How many ways are there to write a sentence correctly? Marquez says, “we're in a new world. Our clients are mostly in health care” -- a highly regulated sector with businesses and professionals who care whether or not open- or closed-loop LLMs are used.

Some shortcomings that have been identified when it comes to text include whether the content is three sentences or less or very factual, but there are other ways.

What if Google DeepMind's technology is wrong in identifying AI-generated textual content? That’s a risk, Marquez says. “To what degree do we accept what it says and how trustworthy is the technology?" he adds. "They are genius in making it open source,” he says, “but there are challenges.”

“The watermark can identify with a high probability what AI model -- OpenAI or Gemini -- and others" generated the content, Marquez says.

It’s not a silver bullet because there could be false positives, but it’s a start to identify AI-generated content.

SynthID adds an invisible watermark into the text when it is generated by an AI model, and then predicts the next words or phrases.

To an extent, this is the way the technology detects whether the content was generated by generative AI (GAI) -- not just from Google’s platforms, but others, too, according to Google DeepMind.

Large language models (LLMs) break words down into “tokens” that can be one character, a word or part of a word, and then predict the token that will most likely follow others.

Each token gets a percentage score for text to determine how likely the next word will be in a sentence. The higher the percentage, the more likely it is that the model can detect it was created by GAI.  

Microsoft and Meta are said to use watermarks and metadata to label GAI-created content, but the IEEE Spectrum -- the media outlet for the IEEE (the Institute of Electrical and Electronics Engineers) that is dedicated to engineering and applied sciences -- ran an article in March highlighting Meta’s most obvious weakness. 

It “will work only if bad actors creating deepfakes use tools that put watermarks -- that is, hidden or visible information about the origin of digital content -- into their images,” the article says, adding that most unsecured open-source generative AI tools don’t produce watermarks at all.

Records supplied>
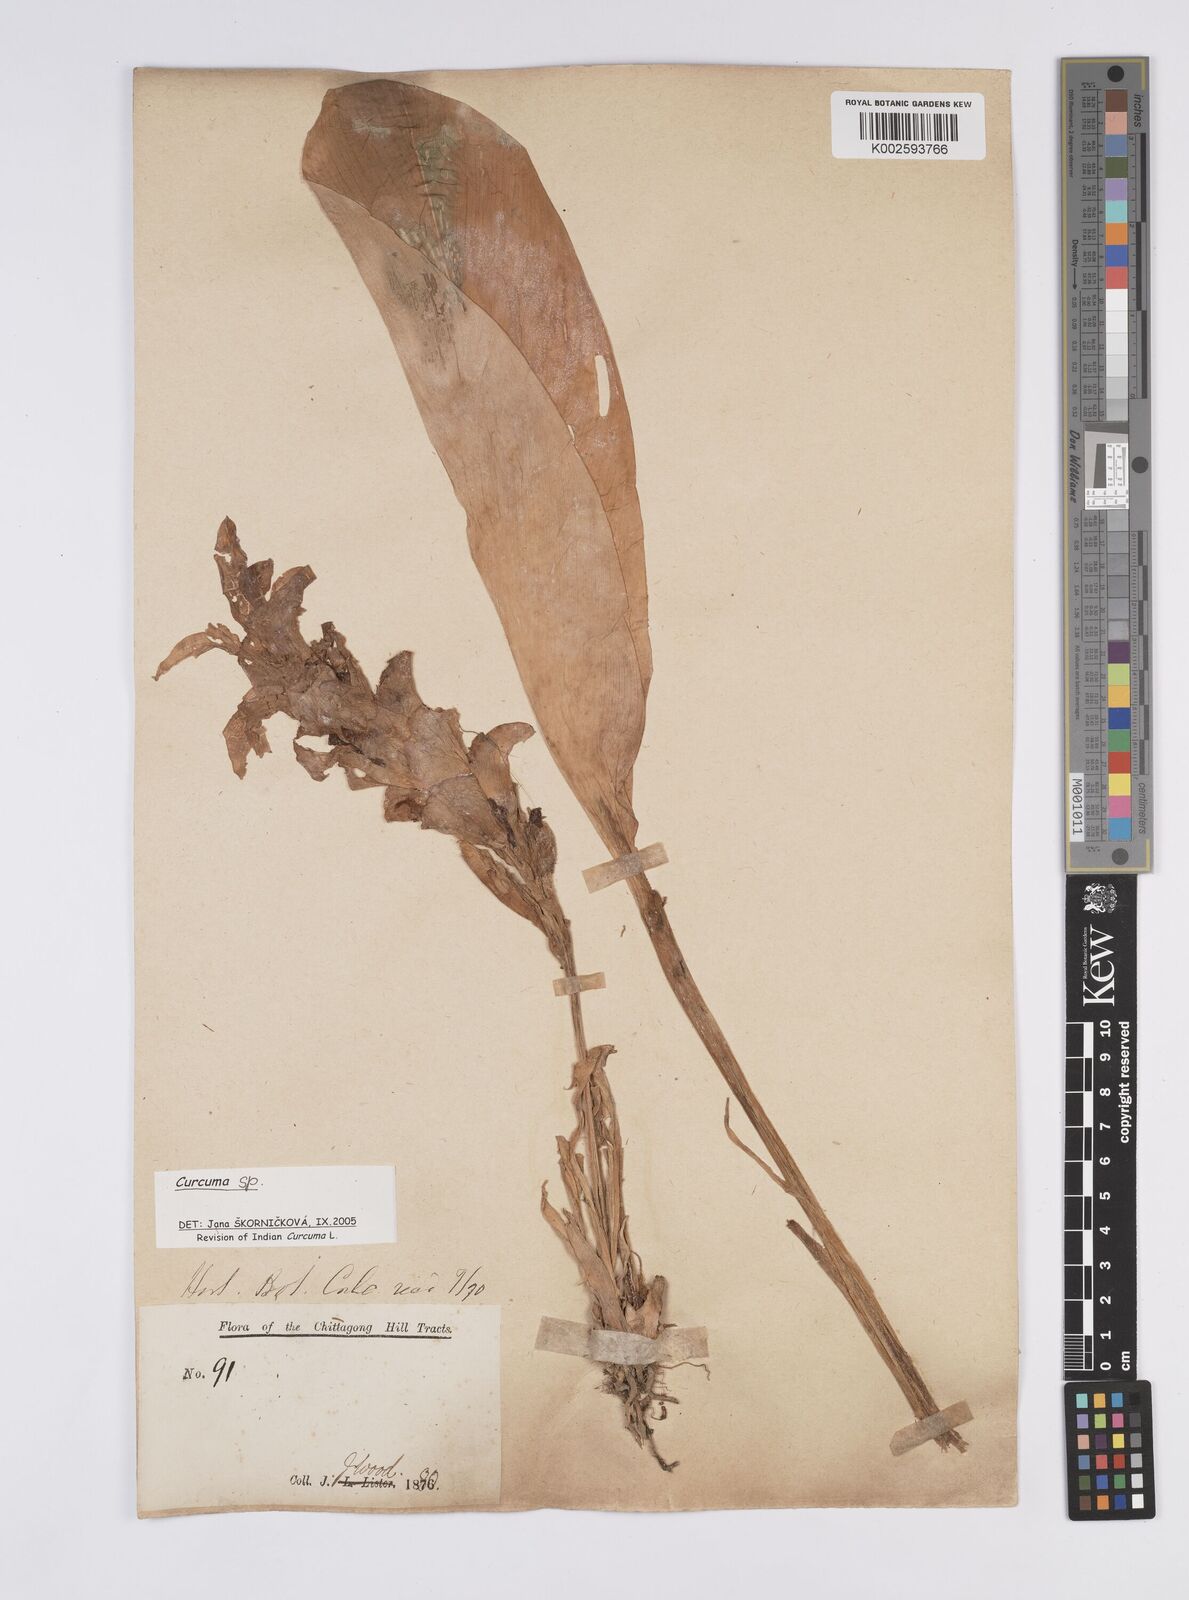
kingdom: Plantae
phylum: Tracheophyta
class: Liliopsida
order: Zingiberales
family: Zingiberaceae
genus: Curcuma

Work instruction 1>
Answer these questions from the passage on AI text watermarking:
(a) In which sector are most of Marquez's clients?
(b) What do large language models break words down into?
(c) What weakness in Meta's approach did the IEEE Spectrum article point out?
Work instruction 2>
Carry on the passage on AI text watermarking from its final sentence.

Result 1>
(a) Health care.
(b) Tokens, which can be one character, a word or part of a word.
(c) It will work only if bad actors creating deepfakes use tools that put watermarks into their images.

Result 2>
SynthID is generally considered better at detecting AI-generated content, particularly because it can embed imperceptible watermarks directly into the content during generation no matter whose content, while Meta's system may have limitations in identifying content from non-watermarked AI tools.

"By open-sourcing the code, more people will be able to use the tool to watermark and determine whether text outputs have come from their own LLMs - making it easier to build AI responsibly," Google DeepMind wrote on X. 

Text prompts create the content. It gives AI models instructions on what to create, matching the description provided. SynthID gets dropped in to provide a safeguard. Humans cannot see it, but technology can identify it.

Advertisers can download SynthID Text from Google’s updated Responsible GenAI Toolkit, and AI platform Hugging Face. It's available for free to developers and businesses to identify AI-generated content.

Google DeepMind says SynthID is imperceptible to the human eye, and is inserted directly into the pixels of an AI-generated image or to each frame of an AI-generated video.

For video, it is available for those using Vertex AI’s text-to-image models, Imagen 3 and Imagen 2, which create high-quality images in a variety of styles.

SynthID technology also watermarks the image outputs on ImageFX, a free AI-powered image generator from Google Labs that allows users to create images from text prompts.

It also has been integrated into Veo, a video-generation model available to select creators on VideoFX.